-- DESCRIPTION OF THE TASK --
Which lines of the entries below include "elbow"? List them all.

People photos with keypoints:

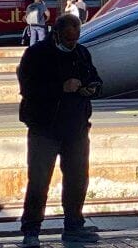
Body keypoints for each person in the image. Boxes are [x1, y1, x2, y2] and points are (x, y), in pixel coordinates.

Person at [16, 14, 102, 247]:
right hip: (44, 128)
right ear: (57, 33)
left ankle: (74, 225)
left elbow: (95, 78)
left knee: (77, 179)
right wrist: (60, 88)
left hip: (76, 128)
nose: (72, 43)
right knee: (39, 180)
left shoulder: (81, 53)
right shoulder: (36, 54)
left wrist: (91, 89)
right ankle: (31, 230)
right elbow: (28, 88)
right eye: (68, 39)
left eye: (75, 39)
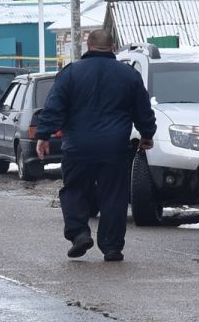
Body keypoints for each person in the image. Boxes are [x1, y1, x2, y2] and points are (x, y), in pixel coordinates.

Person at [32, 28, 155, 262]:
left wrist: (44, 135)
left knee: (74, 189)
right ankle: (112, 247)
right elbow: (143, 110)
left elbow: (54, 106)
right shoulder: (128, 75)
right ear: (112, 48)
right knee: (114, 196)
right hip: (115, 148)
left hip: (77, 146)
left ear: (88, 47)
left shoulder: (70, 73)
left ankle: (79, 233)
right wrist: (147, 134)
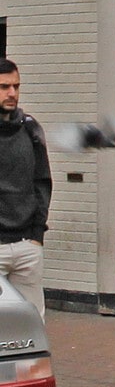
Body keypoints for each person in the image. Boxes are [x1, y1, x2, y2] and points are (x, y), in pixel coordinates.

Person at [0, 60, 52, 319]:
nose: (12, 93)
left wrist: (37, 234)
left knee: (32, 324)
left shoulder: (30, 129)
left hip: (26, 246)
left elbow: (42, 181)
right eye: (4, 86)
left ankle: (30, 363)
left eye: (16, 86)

-- RESPONSE FOR THIS EXERCISE --
left elbow: (95, 78)
right elbow: (28, 88)
right elbow: (143, 110)
left elbow: (54, 106)
left elbow: (42, 181)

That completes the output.